Other Debt Collection Laws
The FCRA is an important law to know about if you're in a debt settlement program, but it's not the only one. Let's consider a few other laws that would be wise for a debt settlement customer to become familiar with.
Fair Debt Collection Practices Act (FDCPA)
The Fair Debt Collection Practices Act (FDCPA) is a federal law that regulates the behavior of debt collectors when attempting to collect a debt. The FDCPA prohibits creditors from engaging in unfair, deceptive, or abusive debt collection practices. This includes threatening violence, calling early in the morning or late at night, using obscene language, refusing to provide information, and more.
Truth In Lending Act (TILA)
The Truth in Lending Act (TILA) is a federal law that requires creditors to provide consumers with written disclosure of the terms and conditions of a loan. This includes information about the annual percentage rate, finance charges, total payment amounts, due dates, late fees, and more. It also requires lenders to inform borrowers when they have been approved for a loan.

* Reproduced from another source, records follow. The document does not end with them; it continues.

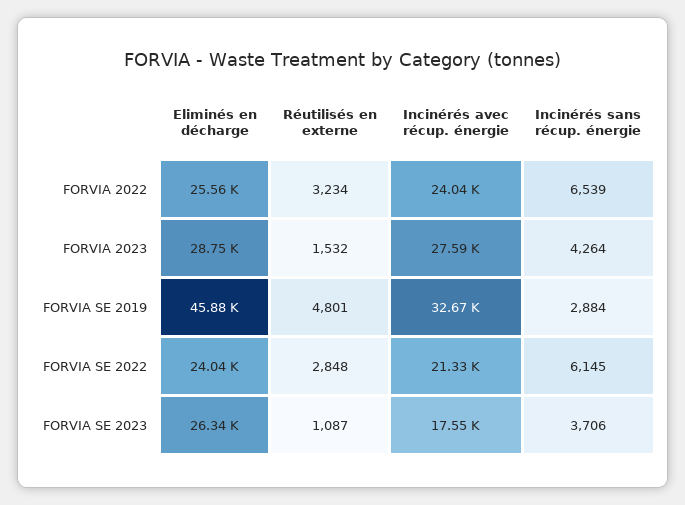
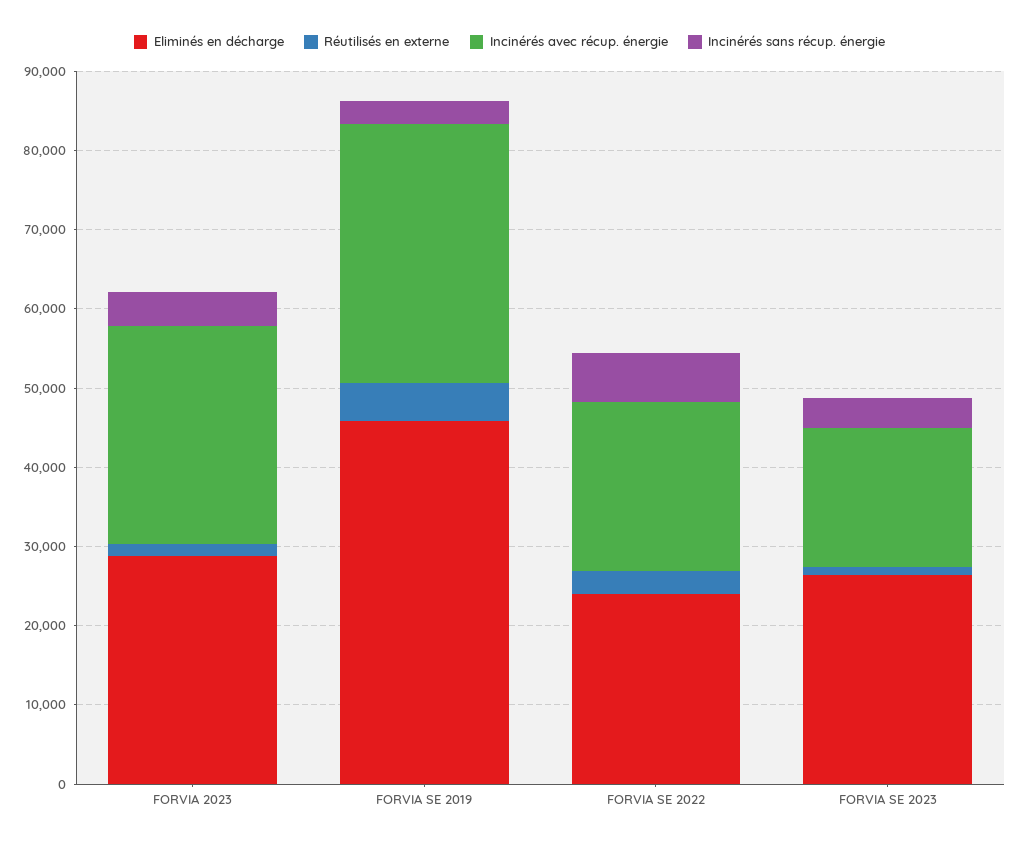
Eliminés en décharge, FORVIA 2022: 25560 -> none
Réutilisés en externe, FORVIA 2022: 3234 -> none
Incinérés avec récup. énergie, FORVIA 2022: 24040 -> none
Incinérés sans récup. énergie, FORVIA 2022: 6539 -> none

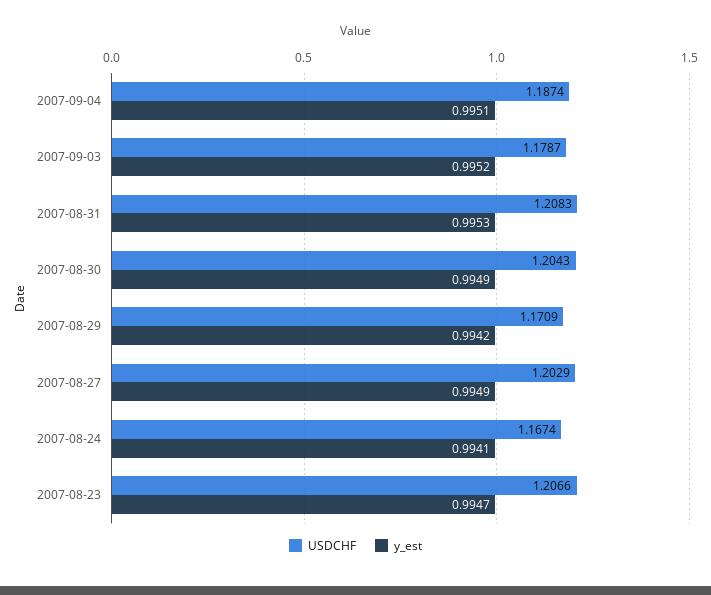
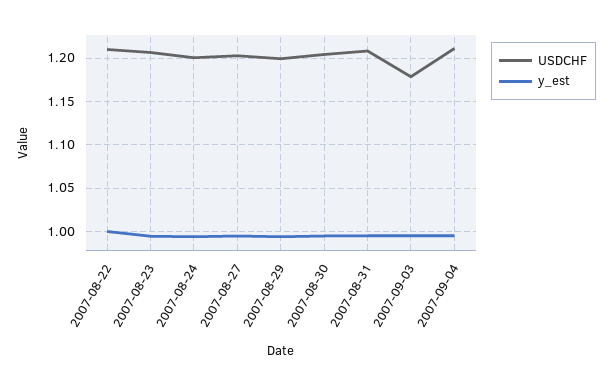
USDCHF, 2007-09-04: 1.1874 -> 1.21
USDCHF, 2007-08-29: 1.1709 -> 1.2
USDCHF, 2007-08-24: 1.1674 -> 1.2
USDCHF, 2007-08-22: none -> 1.21
y_est, 2007-08-22: none -> 1

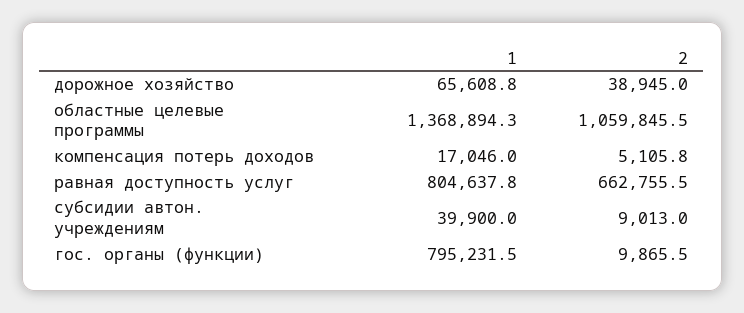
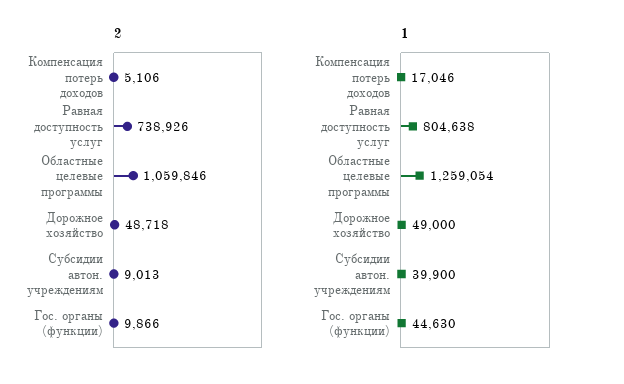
1, дорожное хозяйство: 65608.8 -> 49000
2, дорожное хозяйство: 38945 -> 48718
1, областные целевые программы: 1368894.3 -> 1259054
2, равная доступность услуг: 662755.5 -> 738926
1, гос. органы (функции): 795231.5 -> 44630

State-Specific Consumer Protection Laws
In addition to federal protections, state laws aim to protect consumers, too. These vary from place to place, and some simply default to federal laws, but many states have state-level statutes related to debt collection, credit cards, identity theft protection, and more. In some cases, these laws are more strict than federal regulations. It's important to research the consumer protection laws specific to your state in order to be aware of your rights.
Consider an FCRA Attorney
If you've disputed the remark and the settled debt still appears on your credit report as an open account or shows a balance, it may be time to retain an FCRA attorney. An FCRA attorney can file a lawsuit against the credit reporting agencies and/or creditors if there is evidence that suggests they are in violation of your rights under the FCRA.
Debt settlement can have a negative effect on your credit score, and it may take some time for you to recover, which is why it's so important that debt collectors promptly report settlements. Understanding how the Fair Credit Reporting Act applies to debt settlement will help you minimize any unfair damage to your credit rating.